▸ EXCERPT TO READ:
This notebook asks how much developer attention is visible in a sampled set of GitHub stargazer timestamps. Star velocity is useful for launch and attention analysis, but it is sensitive to repository choice, token limits, pagination depth, bots, and the covered window.

The main output is a repo basket, a source card, a coverage table, and a residual-event view over the fetched stargazer window.

In [1]

from pathlib import Path
import os

import matplotlib.pyplot as plt
import numpy as np
import pandas as pd

from examples.hot_trends.data import (
    HotTrendDataError,
    append_real_snapshot,
    build_arxiv_monthly_counts,
    fetch_coingecko_market_chart,
    fetch_defillama_stablecoin_chains,
    fetch_github_repo_metadata,
    fetch_github_stargazers,
    fetch_huggingface_models,
    fetch_wikipedia_pageviews,
    source_audit_table,
)
from examples.hot_trends.decomposition import (
    component_summary,
    decompose_table,
    editorial_priority,
    residual_event_table,
)
from examples.hot_trends.scoring import article_publication_phrasing

pd.set_option("display.max_columns", 80)
pd.set_option("display.max_rows", 80)
plt.rcParams.update({"axes.grid": True})

CACHE_DIR = Path("examples/hot_trends/cache")
OUTPUT_DIR = Path("examples/hot_trends/outputs")
CACHE_DIR.mkdir(parents=True, exist_ok=True)
OUTPUT_DIR.mkdir(parents=True, exist_ok=True)

def save_table(df, name):
    path = OUTPUT_DIR / f"{name}.csv"
    df.to_csv(path, index=False)
    print(f"saved: {path.as_posix()}")

1. Select repositories

Use a small basket for unauthenticated runs. Set GITHUB_TOKEN for higher rate limits and record the repository list because basket selection changes the result.

In [2]

repos = [
    "langchain-ai/langchain",
    "microsoft/autogen",
    "crewAIInc/crewAI",
    "browser-use/browser-use",
    "modelcontextprotocol/servers",
]
token = os.environ.get("GITHUB_TOKEN")
pd.DataFrame({"repo": repos})

text/html

	repo
0	langchain-ai/langchain
1	microsoft/autogen
2	crewAIInc/crewAI
3	browser-use/browser-use
4	modelcontextprotocol/servers

2. Fetch repository metadata

In [3]

metadata_rows = []
for repo in repos:
    meta = fetch_github_repo_metadata(repo, token=token)
    metadata_rows.append({
        "repo": repo,
        "stars": meta.get("stargazers_count"),
        "forks": meta.get("forks_count"),
        "open_issues": meta.get("open_issues_count"),
        "pushed_at": meta.get("pushed_at"),
        "source": "GitHub REST API",
        "endpoint": f"https://api.github.com/repos/{repo}",
    })
metadata = pd.DataFrame(metadata_rows).sort_values("stars", ascending=False)

▸ DESCRIPTION OF THE TASK: Write the next part of the notebook on GitHub stargazer timestamps, picking up after its last line of code. The lines after this are not used.

▸ GIVEN INFORMATION:
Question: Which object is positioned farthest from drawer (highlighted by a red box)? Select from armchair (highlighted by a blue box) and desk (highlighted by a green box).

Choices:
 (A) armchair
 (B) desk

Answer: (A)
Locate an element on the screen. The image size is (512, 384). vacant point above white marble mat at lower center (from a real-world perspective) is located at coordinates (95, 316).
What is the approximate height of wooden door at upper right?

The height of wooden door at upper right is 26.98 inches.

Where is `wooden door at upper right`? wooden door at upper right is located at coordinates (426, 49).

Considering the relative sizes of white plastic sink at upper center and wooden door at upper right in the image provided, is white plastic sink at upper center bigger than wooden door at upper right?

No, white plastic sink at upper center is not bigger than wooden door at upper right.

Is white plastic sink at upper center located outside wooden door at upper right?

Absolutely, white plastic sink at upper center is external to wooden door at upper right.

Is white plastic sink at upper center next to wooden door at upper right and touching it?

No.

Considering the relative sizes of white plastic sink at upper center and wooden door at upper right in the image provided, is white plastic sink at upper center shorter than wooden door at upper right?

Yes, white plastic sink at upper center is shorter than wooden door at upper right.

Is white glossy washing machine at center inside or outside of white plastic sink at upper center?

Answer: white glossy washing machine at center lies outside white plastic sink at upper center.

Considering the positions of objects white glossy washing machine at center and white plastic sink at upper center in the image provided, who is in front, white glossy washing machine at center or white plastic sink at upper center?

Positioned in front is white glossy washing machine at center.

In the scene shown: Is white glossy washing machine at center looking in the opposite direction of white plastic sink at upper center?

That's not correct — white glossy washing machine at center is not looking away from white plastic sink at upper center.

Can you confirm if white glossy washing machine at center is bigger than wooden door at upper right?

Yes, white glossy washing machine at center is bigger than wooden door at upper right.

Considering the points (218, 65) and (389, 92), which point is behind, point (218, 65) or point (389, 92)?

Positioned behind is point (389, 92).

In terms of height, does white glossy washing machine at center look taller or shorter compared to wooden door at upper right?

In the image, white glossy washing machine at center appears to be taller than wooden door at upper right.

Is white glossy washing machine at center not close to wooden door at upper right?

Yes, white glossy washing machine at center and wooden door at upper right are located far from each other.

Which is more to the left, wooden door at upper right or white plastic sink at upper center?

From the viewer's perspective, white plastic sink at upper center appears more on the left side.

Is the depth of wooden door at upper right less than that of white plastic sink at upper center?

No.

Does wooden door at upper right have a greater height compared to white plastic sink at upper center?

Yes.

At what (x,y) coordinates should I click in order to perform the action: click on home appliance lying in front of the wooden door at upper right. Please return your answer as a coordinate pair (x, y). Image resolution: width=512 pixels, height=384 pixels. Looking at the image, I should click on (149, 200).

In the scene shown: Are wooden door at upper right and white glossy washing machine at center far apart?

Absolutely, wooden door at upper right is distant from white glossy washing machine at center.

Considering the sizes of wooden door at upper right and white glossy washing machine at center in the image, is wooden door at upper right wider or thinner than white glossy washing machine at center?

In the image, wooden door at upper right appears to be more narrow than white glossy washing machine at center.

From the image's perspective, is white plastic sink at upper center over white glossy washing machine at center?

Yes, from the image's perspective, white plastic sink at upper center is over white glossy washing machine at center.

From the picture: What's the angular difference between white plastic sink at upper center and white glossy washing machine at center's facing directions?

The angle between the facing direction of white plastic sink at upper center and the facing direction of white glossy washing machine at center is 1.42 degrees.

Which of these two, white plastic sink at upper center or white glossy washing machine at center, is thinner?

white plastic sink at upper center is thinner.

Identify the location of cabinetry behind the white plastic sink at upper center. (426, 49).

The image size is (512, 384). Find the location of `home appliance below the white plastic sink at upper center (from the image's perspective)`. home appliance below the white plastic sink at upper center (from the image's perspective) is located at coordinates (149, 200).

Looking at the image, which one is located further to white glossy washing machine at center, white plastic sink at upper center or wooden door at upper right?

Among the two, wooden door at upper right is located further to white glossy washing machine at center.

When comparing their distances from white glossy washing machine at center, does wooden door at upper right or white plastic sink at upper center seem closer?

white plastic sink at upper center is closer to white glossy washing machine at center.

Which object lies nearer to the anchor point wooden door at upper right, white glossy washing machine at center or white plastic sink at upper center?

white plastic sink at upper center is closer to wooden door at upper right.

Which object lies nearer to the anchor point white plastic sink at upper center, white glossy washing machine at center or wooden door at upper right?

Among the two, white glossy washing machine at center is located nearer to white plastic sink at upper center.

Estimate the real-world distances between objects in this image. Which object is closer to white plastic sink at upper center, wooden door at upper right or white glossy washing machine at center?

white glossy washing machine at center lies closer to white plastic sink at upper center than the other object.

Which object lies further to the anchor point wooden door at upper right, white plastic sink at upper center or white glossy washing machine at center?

▸ RESULT BELOW:
metadata

text/html

	repo	stars	forks	open_issues	pushed_at	source	endpoint
0	langchain-ai/langchain	137416	22731	581	2026-05-22T21:27:05Z	GitHub REST API	https://api.github.com/repos/langchain-ai/lang...
3	browser-use/browser-use	95129	10715	227	2026-05-22T20:58:44Z	GitHub REST API	https://api.github.com/repos/browser-use/brows...
4	modelcontextprotocol/servers	86094	10787	510	2026-05-21T18:10:38Z	GitHub REST API	https://api.github.com/repos/modelcontextproto...
1	microsoft/autogen	58298	8804	846	2026-04-15T11:59:09Z	GitHub REST API	https://api.github.com/repos/microsoft/autogen
2	crewAIInc/crewAI	51979	7204	353	2026-05-22T19:50:26Z	GitHub REST API	https://api.github.com/repos/crewAIInc/crewAI

3. Fetch sampled stargazer timestamps

This notebook fetches a bounded number of stargazer pages for each repository. The result is a sampled history window, not complete production adoption. Increase pages or run a scheduled collection for deeper coverage.

In [4]

STARGAZER_PAGES = 3
PER_PAGE = 100
source_card = pd.DataFrame([{
    "source": "GitHub REST API",
    "endpoint": "https://api.github.com/repos/{repo}/stargazers",
    "access_date": pd.Timestamp.today().date().isoformat(),
    "query_params": f"repos={len(repos)}; pages={STARGAZER_PAGES}; per_page={PER_PAGE}; token_used={bool(token)}",
    "time_range": "derived from fetched starred_at timestamps below",
    "cache_path": "not cached; outputs saved to examples/hot_trends/outputs",
    "interpretation_scope": "star velocity measures developer attention in the fetched window; stars are not production usage",
}])
star_rows = []
for repo in repos:
    sg = fetch_github_stargazers(repo, pages=STARGAZER_PAGES, per_page=PER_PAGE, token=token)
    star_rows.append(sg)
stars = pd.concat(star_rows, ignore_index=True)
display(source_card)
stars.head(20)

text/html

	source	endpoint	access_date	query_params	time_range	cache_path	interpretation_scope
0	GitHub REST API	https://api.github.com/repos/{repo}/stargazers	2026-05-22	repos=5; pages=3; per_page=100; token_used=False	derived from fetched starred_at timestamps below	not cached; outputs saved to examples/hot_tren...	star velocity measures developer attention in ...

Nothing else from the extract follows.